INSTRUCTIONS FOR THE TASK:
Put every line of the rows below into a Markdown table with the columns "Row" and "Line", numbering each line and leaving out blank lines. Leave the pictures out of the answer.
Segment Start: EXERCISE INPUTS
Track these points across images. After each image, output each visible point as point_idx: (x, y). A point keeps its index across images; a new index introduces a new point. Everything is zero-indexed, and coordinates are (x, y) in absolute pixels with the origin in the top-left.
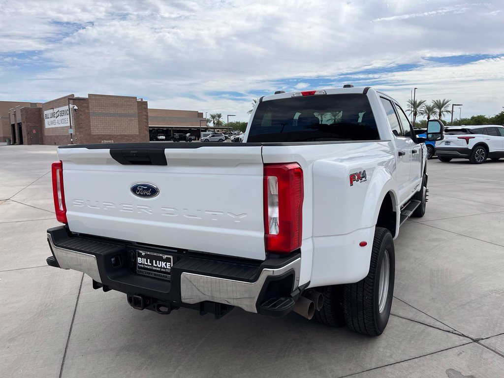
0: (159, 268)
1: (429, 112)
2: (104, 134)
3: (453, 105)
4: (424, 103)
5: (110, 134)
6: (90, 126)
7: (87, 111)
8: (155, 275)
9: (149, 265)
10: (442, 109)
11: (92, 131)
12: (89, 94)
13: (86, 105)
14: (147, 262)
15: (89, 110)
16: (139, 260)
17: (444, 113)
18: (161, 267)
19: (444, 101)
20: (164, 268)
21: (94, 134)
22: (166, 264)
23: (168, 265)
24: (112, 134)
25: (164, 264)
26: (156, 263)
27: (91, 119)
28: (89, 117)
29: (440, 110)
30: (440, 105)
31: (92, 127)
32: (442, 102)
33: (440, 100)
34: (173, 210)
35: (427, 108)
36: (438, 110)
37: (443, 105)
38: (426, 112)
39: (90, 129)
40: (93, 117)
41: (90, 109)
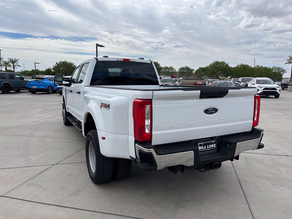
0: (210, 148)
1: (6, 65)
3: (35, 63)
4: (3, 59)
8: (208, 152)
9: (205, 149)
10: (15, 64)
14: (204, 147)
16: (200, 148)
17: (16, 66)
18: (211, 148)
19: (15, 59)
20: (213, 147)
22: (213, 146)
23: (214, 145)
25: (212, 146)
26: (209, 147)
29: (14, 65)
30: (13, 62)
32: (14, 60)
33: (12, 59)
34: (224, 118)
35: (4, 62)
36: (12, 65)
37: (15, 61)
38: (4, 65)
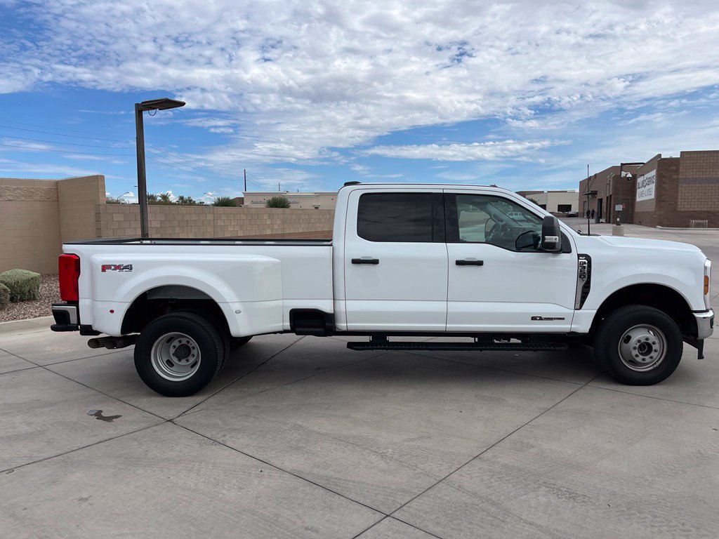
2: (699, 209)
5: (709, 210)
6: (677, 198)
7: (675, 177)
11: (679, 206)
12: (681, 152)
13: (674, 168)
15: (678, 175)
21: (682, 210)
24: (712, 210)
27: (680, 189)
28: (677, 186)
31: (679, 200)
39: (676, 203)
40: (684, 185)
41: (680, 174)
Segment End: EXERCISE INPUTS
YOUR RESPONSE:
| Row | Line |
|---|---|
| 1 | Track these points across images. After each image, output each visible point as point_idx: (x, y). A point keeps its index across images; a new index introduces a new point. Everything is zero-indexed, and coordinates are (x, y) in absolute pixels with the origin in the top-left. |
| 2 | 0: (159, 268) |
| 3 | 1: (429, 112) |
| 4 | 2: (104, 134) |
| 5 | 3: (453, 105) |
| 6 | 4: (424, 103) |
| 7 | 5: (110, 134) |
| 8 | 6: (90, 126) |
| 9 | 7: (87, 111) |
| 10 | 8: (155, 275) |
| 11 | 9: (149, 265) |
| 12 | 10: (442, 109) |
| 13 | 11: (92, 131) |
| 14 | 12: (89, 94) |
| 15 | 13: (86, 105) |
| 16 | 14: (147, 262) |
| 17 | 15: (89, 110) |
| 18 | 16: (139, 260) |
| 19 | 17: (444, 113) |
| 20 | 18: (161, 267) |
| 21 | 19: (444, 101) |
| 22 | 20: (164, 268) |
| 23 | 21: (94, 134) |
| 24 | 22: (166, 264) |
| 25 | 23: (168, 265) |
| 26 | 24: (112, 134) |
| 27 | 25: (164, 264) |
| 28 | 26: (156, 263) |
| 29 | 27: (91, 119) |
| 30 | 28: (89, 117) |
| 31 | 29: (440, 110) |
| 32 | 30: (440, 105) |
| 33 | 31: (92, 127) |
| 34 | 32: (442, 102) |
| 35 | 33: (440, 100) |
| 36 | 34: (173, 210) |
| 37 | 35: (427, 108) |
| 38 | 36: (438, 110) |
| 39 | 37: (443, 105) |
| 40 | 38: (426, 112) |
| 41 | 39: (90, 129) |
| 42 | 40: (93, 117) |
| 43 | 41: (90, 109) |
| 44 | 0: (210, 148) |
| 45 | 1: (6, 65) |
| 46 | 3: (35, 63) |
| 47 | 4: (3, 59) |
| 48 | 8: (208, 152) |
| 49 | 9: (205, 149) |
| 50 | 10: (15, 64) |
| 51 | 14: (204, 147) |
| 52 | 16: (200, 148) |
| 53 | 17: (16, 66) |
| 54 | 18: (211, 148) |
| 55 | 19: (15, 59) |
| 56 | 20: (213, 147) |
| 57 | 22: (213, 146) |
| 58 | 23: (214, 145) |
| 59 | 25: (212, 146) |
| 60 | 26: (209, 147) |
| 61 | 29: (14, 65) |
| 62 | 30: (13, 62) |
| 63 | 32: (14, 60) |
| 64 | 33: (12, 59) |
| 65 | 34: (224, 118) |
| 66 | 35: (4, 62) |
| 67 | 36: (12, 65) |
| 68 | 37: (15, 61) |
| 69 | 38: (4, 65) |
| 70 | 2: (699, 209) |
| 71 | 5: (709, 210) |
| 72 | 6: (677, 198) |
| 73 | 7: (675, 177) |
| 74 | 11: (679, 206) |
| 75 | 12: (681, 152) |
| 76 | 13: (674, 168) |
| 77 | 15: (678, 175) |
| 78 | 21: (682, 210) |
| 79 | 24: (712, 210) |
| 80 | 27: (680, 189) |
| 81 | 28: (677, 186) |
| 82 | 31: (679, 200) |
| 83 | 39: (676, 203) |
| 84 | 40: (684, 185) |
| 85 | 41: (680, 174) |